Less-than-truckload carrier Old Dominion Freight Line noted “continued softness” in demand during February but said shipment trends have likely stabilized.
February tonnage was down 12.4% year over year (y/y), which was the combination of a 10.1% drop in shipments and a 2.5% dip in weight per shipment. Old Dominion (NASDAQ: ODFL) previously reported a 7.8% y/y decline in tonnage for the month of January.
At first blush it looks like the volume declines may be accelerating, however, weather and prior-year comparisons created some noise.
Across the industry, winter storms at the end of December pushed more freight into the month of January, providing an artificial bump to results. Also, the January tonnage comp (up 7.7% y/y in January 2022) was tame compared to the February comp (up 18.3%). All in, the first quarter will likely be no worse than the 9.1% y/y tonnage decline booked by the carrier in the fourth quarter.
Similar trends were reported by LTL competitor Saia (NASDAQ: SAIA), which provided a first-quarter update on Thursday.
It’s also worth noting that the declines come after nearly two years of volume increases, which propelled the industry to new highs.
“Old Dominion’s revenue results for February reflect continued softness in the domestic economy,” Greg Gantt, president and CEO, stated in a news release. “While our revenue decreased on a year-over-year basis, we believe our LTL shipments per day have largely stabilized and our yield continued to improve.”

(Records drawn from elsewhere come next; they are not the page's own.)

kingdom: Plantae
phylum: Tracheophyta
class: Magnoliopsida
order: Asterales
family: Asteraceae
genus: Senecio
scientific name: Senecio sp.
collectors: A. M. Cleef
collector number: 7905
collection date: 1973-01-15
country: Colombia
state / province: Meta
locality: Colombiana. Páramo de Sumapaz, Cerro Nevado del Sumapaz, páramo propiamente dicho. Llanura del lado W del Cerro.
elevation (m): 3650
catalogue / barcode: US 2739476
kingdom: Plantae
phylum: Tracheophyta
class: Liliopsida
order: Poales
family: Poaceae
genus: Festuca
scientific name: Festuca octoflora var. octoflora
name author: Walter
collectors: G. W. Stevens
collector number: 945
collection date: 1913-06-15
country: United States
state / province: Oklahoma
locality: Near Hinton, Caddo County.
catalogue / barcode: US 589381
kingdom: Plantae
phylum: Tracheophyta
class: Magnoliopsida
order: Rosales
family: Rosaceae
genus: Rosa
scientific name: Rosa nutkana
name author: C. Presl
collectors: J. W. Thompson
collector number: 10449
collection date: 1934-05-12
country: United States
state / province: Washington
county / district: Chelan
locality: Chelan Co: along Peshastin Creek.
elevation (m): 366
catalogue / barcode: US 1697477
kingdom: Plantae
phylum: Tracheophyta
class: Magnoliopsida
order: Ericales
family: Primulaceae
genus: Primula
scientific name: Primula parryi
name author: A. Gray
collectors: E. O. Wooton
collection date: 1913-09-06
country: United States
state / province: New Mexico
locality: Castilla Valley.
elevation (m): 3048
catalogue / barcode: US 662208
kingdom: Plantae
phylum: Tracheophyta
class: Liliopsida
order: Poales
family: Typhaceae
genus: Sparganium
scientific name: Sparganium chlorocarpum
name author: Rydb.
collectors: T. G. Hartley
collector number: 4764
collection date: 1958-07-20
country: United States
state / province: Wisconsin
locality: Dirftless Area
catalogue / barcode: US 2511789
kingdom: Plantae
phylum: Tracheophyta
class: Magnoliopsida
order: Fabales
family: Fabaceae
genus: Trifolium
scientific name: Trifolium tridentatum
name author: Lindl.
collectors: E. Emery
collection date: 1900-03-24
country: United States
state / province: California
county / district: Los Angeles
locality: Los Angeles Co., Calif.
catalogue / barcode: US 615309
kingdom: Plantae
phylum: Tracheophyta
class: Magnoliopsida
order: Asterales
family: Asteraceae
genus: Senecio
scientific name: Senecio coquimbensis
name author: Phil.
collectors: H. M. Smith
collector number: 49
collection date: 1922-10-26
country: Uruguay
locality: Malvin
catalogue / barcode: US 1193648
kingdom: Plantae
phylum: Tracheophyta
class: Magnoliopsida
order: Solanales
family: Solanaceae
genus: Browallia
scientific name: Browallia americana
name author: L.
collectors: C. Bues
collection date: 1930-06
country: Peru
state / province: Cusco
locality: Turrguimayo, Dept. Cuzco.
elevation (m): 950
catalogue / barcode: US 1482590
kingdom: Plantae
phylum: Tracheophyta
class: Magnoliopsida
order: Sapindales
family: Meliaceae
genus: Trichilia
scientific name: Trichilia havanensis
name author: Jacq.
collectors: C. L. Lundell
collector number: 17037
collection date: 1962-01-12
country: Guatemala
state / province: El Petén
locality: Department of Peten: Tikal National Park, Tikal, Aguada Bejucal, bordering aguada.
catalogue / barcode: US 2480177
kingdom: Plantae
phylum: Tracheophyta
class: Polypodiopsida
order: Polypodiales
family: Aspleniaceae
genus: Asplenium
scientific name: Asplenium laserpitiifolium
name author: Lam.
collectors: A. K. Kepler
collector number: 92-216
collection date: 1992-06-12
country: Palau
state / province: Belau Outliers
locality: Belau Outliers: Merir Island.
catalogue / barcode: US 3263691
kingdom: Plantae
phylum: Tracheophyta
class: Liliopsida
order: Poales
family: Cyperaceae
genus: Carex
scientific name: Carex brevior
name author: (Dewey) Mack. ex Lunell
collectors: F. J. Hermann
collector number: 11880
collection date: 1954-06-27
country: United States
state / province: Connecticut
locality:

Revenue per day was down 2.9% y/y in February, which followed a 4.2% increase in January. The revenue comps were tough for both periods, with February (revenue up 38.3% y/y in February 2022) facing the more difficult of the two (up 25.7% y/y in January 2022).
When stacking the last three January-February periods, the carrier’s daily revenue is 45% higher.
While demand sagged, yield metrics stepped higher. For the first two months of the quarter, revenue per hundredweight was up 12.1% y/y, 8.6% higher excluding fuel surcharges. The increase in yield is on top of 16.8% growth in the same period of 2022.
Old Dominion has been one of the more bullish LTL carriers regarding the outlook for 2023. While most have signaled the likelihood of a back-half inflection in demand, Old Dominion maintained its view that volumes could turn as soon as this spring on its fourth-quarter call with analysts.
However, that forecast faces a slowing in industrial demand.
Institute for Supply Management data showed a fourth straight month of contraction in manufacturing activity during February. The Manufacturing Purchasing Managers’ Index displayed a reading of 47.7, below the neutral level of 50. Index components like new orders, production and order backlog continued to contract during the month.
Old Dominion said Wednesday that its head of sales, Greg Plemmons, will take over as the company’s EVP and chief operating officer effective July 1. He will succeed Marty Freeman, who will become president and CEO at the same time.